The rating agency now expects Metsa Board’s adjusted debt to EBITDA to peak at about 4.5x-5.0x in 2025, up from 2.1x in 2024. This is significantly higher than S&P’s previous expectation of an improvement toward 1.4x.
S&P forecasts that Metsa Board’s adjusted EBITDA in 2025 will drop to €65 million-€75 million, down from €163 million in 2024 and well below the previous forecast of €212 million.
The deterioration reflects prolonged weak demand for paperboard in Europe and excess supply, partly due to recent capacity additions in Europe and increased competition from Asian imports.
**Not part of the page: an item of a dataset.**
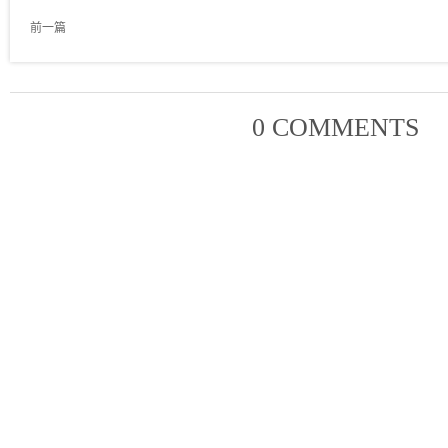
前一篇
0 COMMENTS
Demand was particularly low in the first half of 2025, especially in the U.S. market, which accounted for about 25% of Metsa Board’s sales in 2024.
Following the drop in pulp prices in the second quarter of 2025, S&P anticipates ongoing weak demand and prices for pulp for the remainder of the year, with leverage expected to peak at about 4.7x by year-end.
Despite lower EBITDA expectations, S&P’s free operating cash flow (FOCF) forecast for 2025 remains broadly unchanged at about €40 million, supported by a €70 million working capital-related cash inflow and reduced capital expenditure of about €100 million.
S&P expects a significant EBITDA recovery to about €200 million in 2026, driven by cost reduction initiatives expected to deliver a €100 million EBITDA improvement. An additional €30 million EBITDA uplift is anticipated from 2026 onward following the closure of the board mill in Tako, Finland in June 2025.
The rating agency notes that there is minimal headroom under its ’bbb-’ assessment of parent company Metsa Group’s creditworthiness. S&P continues to assess Metsa Board as a highly strategic subsidiary of Metsa Group.
S&P could lower its rating on Metsa Board if the company’s adjusted debt to EBITDA fails to recover to below 2.0x, or if it revises down its assessment of Metsa Group’s creditworthiness.
The outlook could return to stable if Metsa Board successfully delivers on its cost reduction program, with adjusted debt to EBITDA improving to below 2x on a sustained basis, and if Metsa Group’s financial performance also strengthens.